Но часть его мечтаний все же претворилась в жизнь – он разбогател и катался теперь как сыр в масле. Такое богатство, несомненно, приносило ему немалое утешение. Редко, когда человек столь расчетливый, мог тратить их так безоглядно.
Еще в начале 20-х годов во время поездки в Нью-Йорк он купил Минни несколько ожерелий, шубку и панду. Этим было положено начало серии безудержных трат, длившейся целых два десятилетия. Особого размаха его траты достигли в Дель-Рио, где он купил себе дюжину – целое стадо – «Кадиллаков». Но «Кадиллаками» траты не исчерпывались: он купил дом, построенный в стиле посольской резиденции, и участок при нем на берегу Рио-Гранде – шестнадцать акров чистого самопопустительства – полу-Версаль, полу-Барнум и Бейли.

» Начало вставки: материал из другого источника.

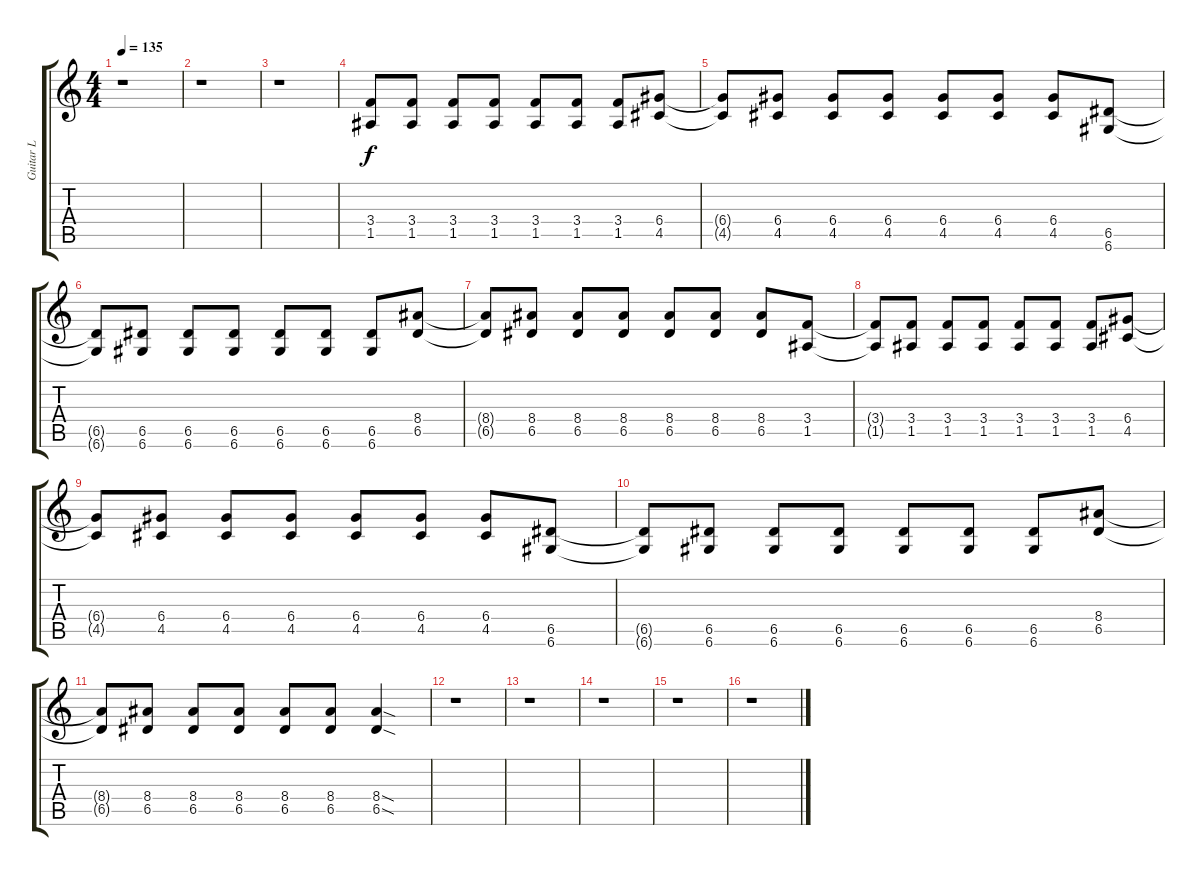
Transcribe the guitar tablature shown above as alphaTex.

\track ("Guitar L" "Guitar L") {instrument distortionguitar}
\staff {score tabs}
\tuning (E4 B3 G3 D3 A2 D2) {hide}
\ts (4 4)
\tempo 135
\clef g2
\ks c
r.1{dy f} |
r.1 |
r.1 |
(3.4 1.5).8 (3.4 1.5).8 (3.4 1.5).8 (3.4 1.5).8 (3.4 1.5).8 (3.4 1.5).8 (3.4 1.5).8 (6.4 4.5).8 |
(6.4{t} 4.5{t}).8 (6.4 4.5).8 (6.4 4.5).8 (6.4 4.5).8 (6.4 4.5).8 (6.4 4.5).8 (6.4 4.5).8 (6.5 6.6).8 |
(6.5{t} 6.6{t}).8 (6.5 6.6).8 (6.5 6.6).8 (6.5 6.6).8 (6.5 6.6).8 (6.5 6.6).8 (6.5 6.6).8 (8.4 6.5).8 |
(8.4{t} 6.5{t}).8 (8.4 6.5).8 (8.4 6.5).8 (8.4 6.5).8 (8.4 6.5).8 (8.4 6.5).8 (8.4 6.5).8 (3.4 1.5).8 |
(3.4{t} 1.5{t}).8 (3.4 1.5).8 (3.4 1.5).8 (3.4 1.5).8 (3.4 1.5).8 (3.4 1.5).8 (3.4 1.5).8 (6.4 4.5).8 |
(6.4{t} 4.5{t}).8 (6.4 4.5).8 (6.4 4.5).8 (6.4 4.5).8 (6.4 4.5).8 (6.4 4.5).8 (6.4 4.5).8 (6.5 6.6).8 |
(6.5{t} 6.6{t}).8 (6.5 6.6).8 (6.5 6.6).8 (6.5 6.6).8 (6.5 6.6).8 (6.5 6.6).8 (6.5 6.6).8 (8.4 6.5).8 |
(8.4{t} 6.5{t}).8 (8.4 6.5).8 (8.4 6.5).8 (8.4 6.5).8 (8.4 6.5).8 (8.4 6.5).8 (8.4{sod} 6.5{sod}).4 |
r.1 |
r.1 |
r.1 |
r.1 |
r.1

Подъездная аллея к этому дому была шире главной улицы Дель-Рио. Окаймленная рядами привозных пальм и пятирожковых уличных фонарей, горевших всю ночь, аллея упиралась во внушительного вида чугунные въездные ворота, увенчанные резной надписью с именем Бринкли. За воротами раскинулся сочный ухоженный луг, похожий, по замечанию одного из гостей, «на гигантское поле для гольфа», – остров отдохновения, со всех сторон окруженный дикой полынью. Здесь же были пруд с водяными лилиями и фонтаном, райские кущи сада с оранжереей и розарием и маленьким передвижным зоопарком, где бродили гуси и павлины и меланхолично жевали стебли сельдерея вывезенные с Галапагосских островов гигантские черепахи, где расхаживала парочка фламинго и ковыляли одуревшие от жары пингвины. А также пальмы, которые подпитывала таявшая четырехсотфунтовая глыба льда, и гигантский бассейн с подсвеченной водой и десятифутовой вышкой для прыжков в воду. В мозаичном бордюре бассейна повторялось имя Бринкли.